# na zawolanie



## cantiga

Dzien dobry!

Jak mogę powidziec po Angielsku: Na zawolanie w takim zdaniu:
Ona chce zebym była *na* każde jej *zawołanie*. - She would like me to be on call as she thinks convenient? 

is there any other expression or coloquial way to say it? 

Dziękuje


----------



## wolfbm1

Myślę że chodzi o "at one's beck and call."
A więc: She wants me to be at her beck and call.


----------



## radosna

"At one's beck  and call" is exactly what came to my mind immediately.  

I would just adjust it slightly to: She'd like me to be at her every beck and call. (Or: She would like me to be...)
There's not much difference and wolf's version is fine as it is. It just seems a little more common to my ears & perhaps also slightly closer to cantiga's original proposal.


----------



## cantiga

Dziekuje!

I also heart it somewhere but couldn't remember the expression in English.


----------



## dreamlike

*She wants me to be there for her whenever she likes *is another way of saying it, though certainly less common. That said, it's perfectly fine and conveys precisely the same idea, so there...


----------



## LilianaB

No, I think it is different, Dreamlike. This one would mean that a friend or someone close has to be there for someone to more emotionally support the person rather than anything else (it could be both -- physical and mental support, but in a different sense than the original phrase). I think what Cantiga had in mind was more of an employer who would like all of her whims of imagination instantly satisfied: "make me a cup of coffee, post the letters, call twenty clients within the next ten minutes, no, maybe make a tea, or buy me a latte, grab a sandwich on the way" -- just as an example. At least this is how I understood the original phrase.


----------



## Roy776

LilianaB said:


> No, I think it is different, Dreamlike. This one would mean that a friend or someone close has to be there for someone to more emotionally support the person rather than anything else (it could be both -- physical and mental support, but in a different sense than the original phrase). I think what Cantiga had in mind was more of an employer who would like all of her whims of imagination instantly satisfied: "make me a cup of coffee, post the letters, call twenty clients within the next ten minutes, no, maybe make a tea, or buy me a latte, grab a sandwich on the way" -- just as an example. At least this is how I understood the original phrase.



I agree with dreamlike, Liliana. His version is also just fine, it simply shows a little less annoyance, if you ask me. But as you've rightly noticed, it all depends on the context.


----------



## LilianaB

I would not use it, if someone really annoyed me. I have never heard it used, in fact, in reference to a situation when someone keeps annoying you. It really depends on the context. More information would be really helpful.
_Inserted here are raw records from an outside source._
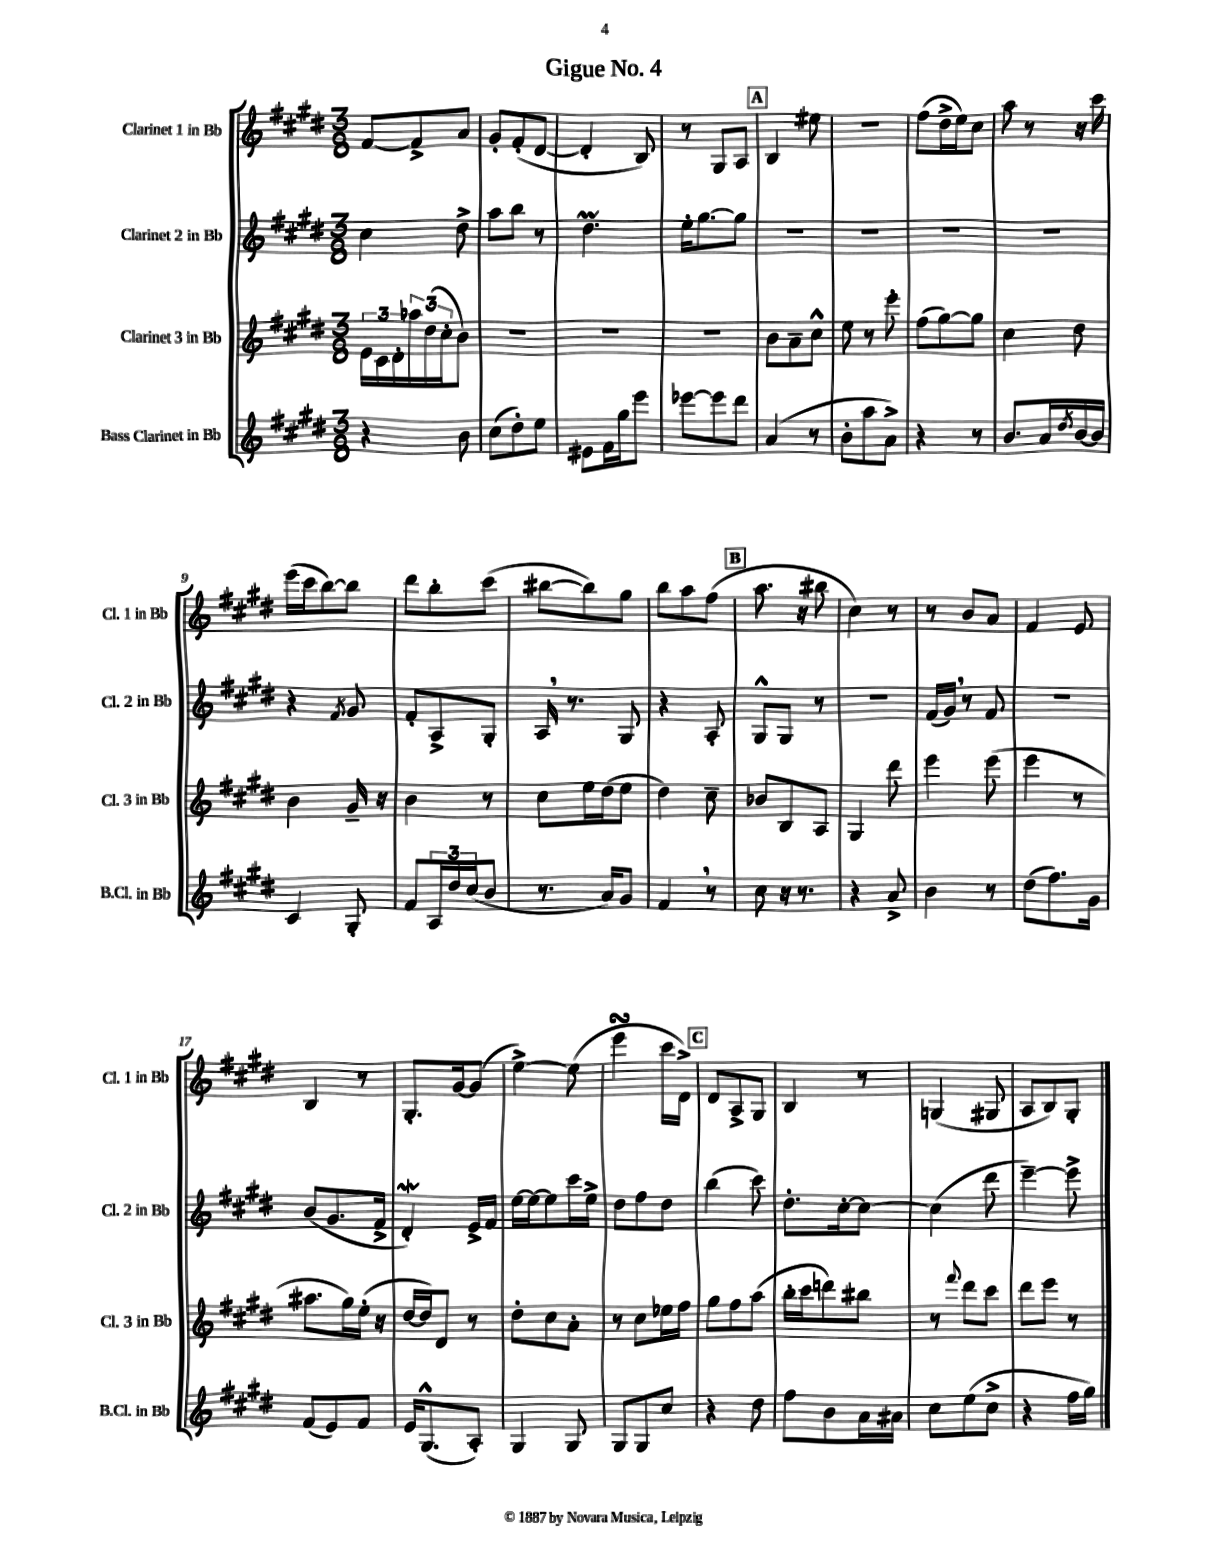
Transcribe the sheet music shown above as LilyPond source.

\header { title = "Gigue No. 4" }
<<
\new StaffGroup <<
\new Staff = "s0" \with { instrumentName = "Clarinet 1 in Bb" shortInstrumentName = "Cl. 1 in Bb" } {
    \clef treble \key e \major \numericTimeSignature \time 3/8
    fis'8~ fis'8-> a'8 |
    gis'8-. fis'8-.( dis'8~ |
    dis'4-. b8) |
    r8 gis8 a8 |
    \mark \markup { \box "A" } b4 eis''8 |
    R4. |
    fis''8( dis''16-> e''16) cis''8 |
    a''8 r8 r16 cis'''16 |
    e'''16( cis'''16 b''8~) b''8 |
    dis'''8 b''8-. cis'''8( |
    bis''8~ bis''8) gis''8 |
    b''8 a''8 fis''8( |
    \mark \markup { \box "B" } a''8. r16 bis''8 |
    cis''4) r8 |
    r8 b'8 a'8 |
    fis'4 e'8 |
    b4 r8 |
    gis8.-. gis'16~ gis'8( |
    e''4~->) e''8( |
    e'''4\turn cis'''16 dis'16->) |
    \mark \markup { \box "C" } dis'8 a8-> gis8 |
    b4 r8 |
    g4( gis8 |
    a8 b8) gis8-. \bar "|." |
}
\new Staff = "s1" \with { instrumentName = "Clarinet 2 in Bb" shortInstrumentName = "Cl. 2 in Bb" } {
    \clef treble \key e \major \numericTimeSignature \time 3/8
    cis''4 dis''8-> |
    a''8 b''8 r8 |
    dis''4.\prall |
    e''16-. gis''8.~ gis''8 |
    \mark \markup { \box "A" } R4. |
    R4. |
    R4. |
    R4. |
    r4 \acciaccatura { fis'8 } gis'8 |
    fis'8-. a8-> gis8-. |
    a16 \breathe r8. gis8 |
    r4 a8-. |
    \mark \markup { \box "B" } gis8-^ gis8 r8 |
    R4. |
    fis'16( gis'16) \breathe r8 fis'8 |
    R4. |
    b'8( gis'8. fis'16-> |
    dis'4-.\mordent) e'16-> fis'16 |
    e''16~ e''16~ e''8 cis'''16 e''16-> |
    dis''8 fis''8 dis''8 |
    \mark \markup { \box "C" } b''4( cis'''8) |
    dis''8.-. cis''16~-. cis''8~ |
    cis''4( dis'''8 |
    e'''4~--) e'''8-> \bar "|." |
}
\new Staff = "s2" \with { instrumentName = "Clarinet 3 in Bb" shortInstrumentName = "Cl. 3 in Bb" } {
    \clef treble \key e \major \numericTimeSignature \time 3/8
    \tuplet 3/2 { e'16 cis'16 dis'16-. } \tuplet 3/2 { aes''16 dis''16( cis''16-. } b'8) |
    R4. |
    R4. |
    R4. |
    \mark \markup { \box "A" } b'8 a'8-- cis''8-^ |
    e''8 r8 e'''8-. |
    fis''8( gis''8~) gis''8 |
    cis''4 dis''8 |
    b'4 gis'16-- r16 |
    b'4 r8 |
    cis''8 e''16 dis''16( e''8 |
    dis''4) cis''8-- |
    \mark \markup { \box "B" } bes'8 b8 a8 |
    gis4 dis'''8 |
    e'''4 e'''8( |
    e'''4 r8 |
    ais''8. gis''16) e''16-.( r16 |
    dis''16~ dis''16) dis'8 r8 |
    dis''8-. cis''8 a'8-. |
    r8 cis''8 ees''16 fis''16 |
    \mark \markup { \box "C" } gis''8 fis''8 a''8( |
    b''16-. cis'''16 d'''8) bis''8 |
    r8 \appoggiatura { fis'''8 } dis'''8 cis'''8 |
    dis'''8 e'''8 r8 \bar "|." |
}
\new Staff = "s3" \with { instrumentName = "Bass Clarinet in Bb" shortInstrumentName = "B.Cl. in Bb" } {
    \clef treble \key e \major \numericTimeSignature \time 3/8
    r4 b'8 |
    cis''8( dis''8-.) e''8 |
    eis'8 fis'16 gis''16 e'''8 |
    ees'''8~ ees'''8 dis'''8 |
    \mark \markup { \box "A" } a'4( r8 |
    b'8-. a''8 a'8->) |
    r4 r8 |
    b'8. a'16 \acciaccatura { dis''8 } b'16~ b'16 |
    cis'4 gis8-. |
    fis'8 \tuplet 3/2 { a16 dis''16 cis''16( } b'8 |
    r8. a'16) gis'8 |
    fis'4 \breathe r8 |
    \mark \markup { \box "B" } cis''8 r16 r8. |
    r4 a'8-> |
    b'4 r8 |
    dis''8( fis''8.) gis'16 |
    fis'8( e'8) fis'8 |
    e'16 gis8.-^( a8-.) |
    gis4 gis8 |
    gis8 gis8 cis''8 |
    \mark \markup { \box "C" } r4 dis''8 |
    fis''8 b'8 a'16 ais'16 |
    cis''8 e''8( cis''8-> |
    r4 fis''16 gis''16) \bar "|." |
}
>>
>>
I am more inclined towards using Radosna's version.


----------



## wolfbm1

Maybe, "She expects me to be there whenever she needs me" is better. I guess it sounds less demanding though. 
I'm not sure if the word "like' fits in dreamlike's sentence.


----------



## Roy776

wolfbm1 said:


> Maybe, "She expects me to be there whenever she needs me" is better. I guess it sounds less demanding though.
> I'm not sure if the word "like' fits in dreamlike's sentence.



It fits. I will try to explain the differences in meaning (the way I see it):
*1) She'd like me to be at her every beck and call.* (Shows the annoyance straight out, that the person is supposed to follow every call and command)
*2)* *She wants me to be there for her whenever she likes*. (It is her wish for the person to be there whenever she wants it, but it doesn't mean that she also thinks that the person HAS to be there.)
*3)* *She expects me to be there whenever she needs me*. (It mostly means the same as the above, but it stresses the fact that she does not only WANT the person to be there, but EXPECTS him/her to be there, which is of course stronger and more restricting in this sense. One might assume that the person has no say in the matter. Annoyance is shown, but not as strongly as in the first example.)


----------



## dreamlike

Frankly, I see little if any difference between all the sentences that appeared in this thread and the OP could very well choose at random, and it wouldn't make much difference. There are a lot of ways to convey this idea, and they are equally fine, if you ask me.


----------



## miguell

cantiga said:


> Dzien dobry!
> 
> Jak mogę powidziec po Angielsku: Na zawolanie w takim zdaniu:
> Ona chce zebym była *na* każde jej *zawołanie*. - She would like me to be on call as she thinks convenient?
> 
> is there any other expression or coloquial way to say it?
> 
> Dziękuje



a może: anytime


----------